----- SOURCE MATERIAL -----
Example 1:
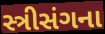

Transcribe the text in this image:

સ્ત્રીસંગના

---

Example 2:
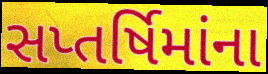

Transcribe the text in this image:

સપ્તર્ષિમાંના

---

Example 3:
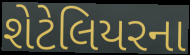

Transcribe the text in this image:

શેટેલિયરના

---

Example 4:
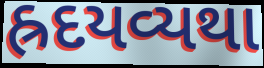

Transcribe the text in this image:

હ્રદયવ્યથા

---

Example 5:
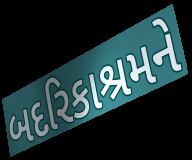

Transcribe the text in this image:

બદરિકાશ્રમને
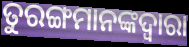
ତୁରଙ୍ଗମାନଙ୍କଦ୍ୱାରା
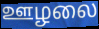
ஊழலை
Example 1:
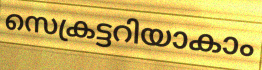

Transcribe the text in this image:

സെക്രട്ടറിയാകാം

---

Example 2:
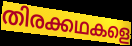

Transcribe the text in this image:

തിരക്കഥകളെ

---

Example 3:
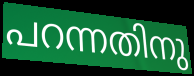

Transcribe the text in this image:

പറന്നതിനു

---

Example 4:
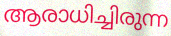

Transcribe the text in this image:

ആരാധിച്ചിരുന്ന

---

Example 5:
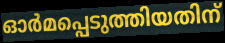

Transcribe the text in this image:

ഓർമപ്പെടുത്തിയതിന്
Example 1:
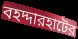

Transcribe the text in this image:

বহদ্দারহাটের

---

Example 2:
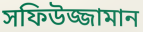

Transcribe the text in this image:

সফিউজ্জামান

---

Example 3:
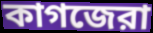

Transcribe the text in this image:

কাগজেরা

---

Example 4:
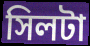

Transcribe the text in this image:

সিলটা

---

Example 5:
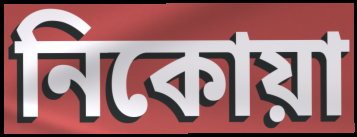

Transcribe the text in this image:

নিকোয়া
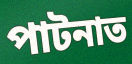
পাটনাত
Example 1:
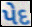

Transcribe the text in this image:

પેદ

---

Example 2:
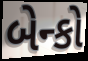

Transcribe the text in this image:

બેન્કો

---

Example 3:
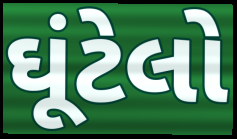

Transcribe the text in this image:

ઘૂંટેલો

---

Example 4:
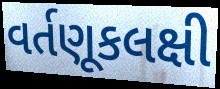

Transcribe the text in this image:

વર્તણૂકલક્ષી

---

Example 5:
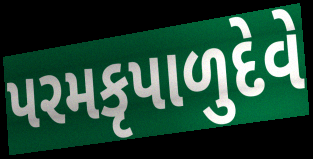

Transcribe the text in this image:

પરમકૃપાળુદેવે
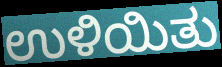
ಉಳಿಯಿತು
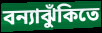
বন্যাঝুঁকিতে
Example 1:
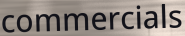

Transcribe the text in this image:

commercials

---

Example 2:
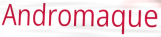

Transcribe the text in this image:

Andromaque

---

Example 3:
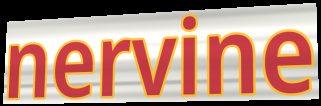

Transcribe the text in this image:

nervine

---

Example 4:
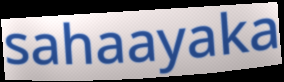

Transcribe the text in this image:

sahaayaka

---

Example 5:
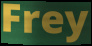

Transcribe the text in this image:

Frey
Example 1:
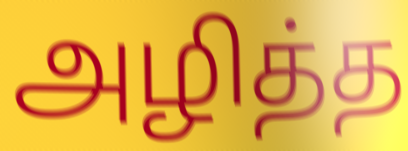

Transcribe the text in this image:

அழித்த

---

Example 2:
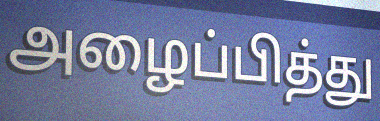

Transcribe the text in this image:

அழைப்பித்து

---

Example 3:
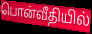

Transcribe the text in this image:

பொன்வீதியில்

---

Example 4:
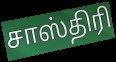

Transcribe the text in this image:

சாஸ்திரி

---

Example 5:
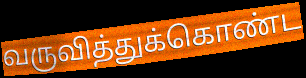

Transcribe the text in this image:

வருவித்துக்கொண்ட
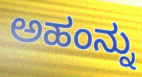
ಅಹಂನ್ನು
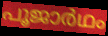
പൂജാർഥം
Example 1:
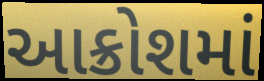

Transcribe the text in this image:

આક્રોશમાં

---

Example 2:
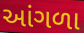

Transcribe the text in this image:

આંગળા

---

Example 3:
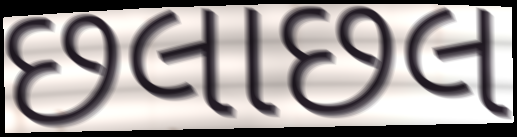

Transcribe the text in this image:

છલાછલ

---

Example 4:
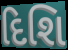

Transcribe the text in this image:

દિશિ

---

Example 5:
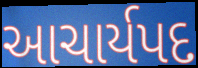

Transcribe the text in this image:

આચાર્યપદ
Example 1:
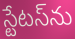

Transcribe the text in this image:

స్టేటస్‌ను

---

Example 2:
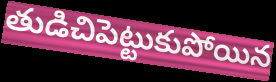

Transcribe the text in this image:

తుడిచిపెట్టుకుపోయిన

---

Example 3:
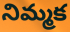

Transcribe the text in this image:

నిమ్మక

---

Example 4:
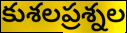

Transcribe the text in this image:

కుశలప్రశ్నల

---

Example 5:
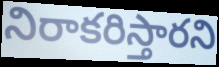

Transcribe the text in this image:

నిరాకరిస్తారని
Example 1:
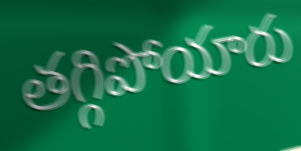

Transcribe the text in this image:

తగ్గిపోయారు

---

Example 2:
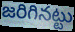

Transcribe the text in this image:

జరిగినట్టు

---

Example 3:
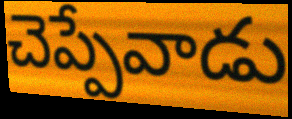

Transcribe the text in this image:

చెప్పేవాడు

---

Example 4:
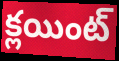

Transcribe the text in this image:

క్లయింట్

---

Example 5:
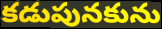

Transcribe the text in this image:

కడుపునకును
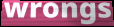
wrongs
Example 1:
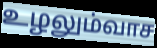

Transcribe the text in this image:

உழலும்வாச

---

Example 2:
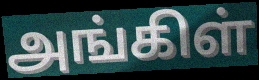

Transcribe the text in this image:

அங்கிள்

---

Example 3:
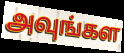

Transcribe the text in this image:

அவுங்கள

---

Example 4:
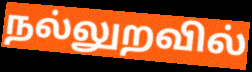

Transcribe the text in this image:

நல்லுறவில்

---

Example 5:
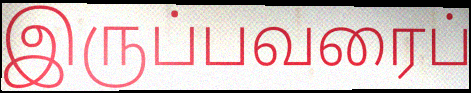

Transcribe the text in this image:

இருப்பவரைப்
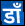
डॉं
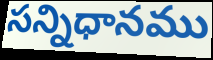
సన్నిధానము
-----
In the copy, include each entry exactly as written and none of the pictures.

Example 1:

Transcribe the text in this image:

સ્ત્રીસંગના

---

Example 2:

Transcribe the text in this image:

સપ્તર્ષિમાંના

---

Example 3:

Transcribe the text in this image:

શેટેલિયરના

---

Example 4:

Transcribe the text in this image:

હ્રદયવ્યથા

---

Example 5:

Transcribe the text in this image:

બદરિકાશ્રમને
ତୁରଙ୍ଗମାନଙ୍କଦ୍ୱାରା
ஊழலை
Example 1:

Transcribe the text in this image:

സെക്രട്ടറിയാകാം

---

Example 2:

Transcribe the text in this image:

തിരക്കഥകളെ

---

Example 3:

Transcribe the text in this image:

പറന്നതിനു

---

Example 4:

Transcribe the text in this image:

ആരാധിച്ചിരുന്ന

---

Example 5:

Transcribe the text in this image:

ഓർമപ്പെടുത്തിയതിന്
Example 1:

Transcribe the text in this image:

বহদ্দারহাটের

---

Example 2:

Transcribe the text in this image:

সফিউজ্জামান

---

Example 3:

Transcribe the text in this image:

কাগজেরা

---

Example 4:

Transcribe the text in this image:

সিলটা

---

Example 5:

Transcribe the text in this image:

নিকোয়া
পাটনাত
Example 1:

Transcribe the text in this image:

પેદ

---

Example 2:

Transcribe the text in this image:

બેન્કો

---

Example 3:

Transcribe the text in this image:

ઘૂંટેલો

---

Example 4:

Transcribe the text in this image:

વર્તણૂકલક્ષી

---

Example 5:

Transcribe the text in this image:

પરમકૃપાળુદેવે
ಉಳಿಯಿತು
বন্যাঝুঁকিতে
Example 1:

Transcribe the text in this image:

commercials

---

Example 2:

Transcribe the text in this image:

Andromaque

---

Example 3:

Transcribe the text in this image:

nervine

---

Example 4:

Transcribe the text in this image:

sahaayaka

---

Example 5:

Transcribe the text in this image:

Frey
Example 1:

Transcribe the text in this image:

அழித்த

---

Example 2:

Transcribe the text in this image:

அழைப்பித்து

---

Example 3:

Transcribe the text in this image:

பொன்வீதியில்

---

Example 4:

Transcribe the text in this image:

சாஸ்திரி

---

Example 5:

Transcribe the text in this image:

வருவித்துக்கொண்ட
ಅಹಂನ್ನು
പൂജാർഥം
Example 1:

Transcribe the text in this image:

આક્રોશમાં

---

Example 2:

Transcribe the text in this image:

આંગળા

---

Example 3:

Transcribe the text in this image:

છલાછલ

---

Example 4:

Transcribe the text in this image:

દિશિ

---

Example 5:

Transcribe the text in this image:

આચાર્યપદ
Example 1:

Transcribe the text in this image:

స్టేటస్‌ను

---

Example 2:

Transcribe the text in this image:

తుడిచిపెట్టుకుపోయిన

---

Example 3:

Transcribe the text in this image:

నిమ్మక

---

Example 4:

Transcribe the text in this image:

కుశలప్రశ్నల

---

Example 5:

Transcribe the text in this image:

నిరాకరిస్తారని
Example 1:

Transcribe the text in this image:

తగ్గిపోయారు

---

Example 2:

Transcribe the text in this image:

జరిగినట్టు

---

Example 3:

Transcribe the text in this image:

చెప్పేవాడు

---

Example 4:

Transcribe the text in this image:

క్లయింట్

---

Example 5:

Transcribe the text in this image:

కడుపునకును
wrongs
Example 1:

Transcribe the text in this image:

உழலும்வாச

---

Example 2:

Transcribe the text in this image:

அங்கிள்

---

Example 3:

Transcribe the text in this image:

அவுங்கள

---

Example 4:

Transcribe the text in this image:

நல்லுறவில்

---

Example 5:

Transcribe the text in this image:

இருப்பவரைப்
डॉं
సన్నిధానము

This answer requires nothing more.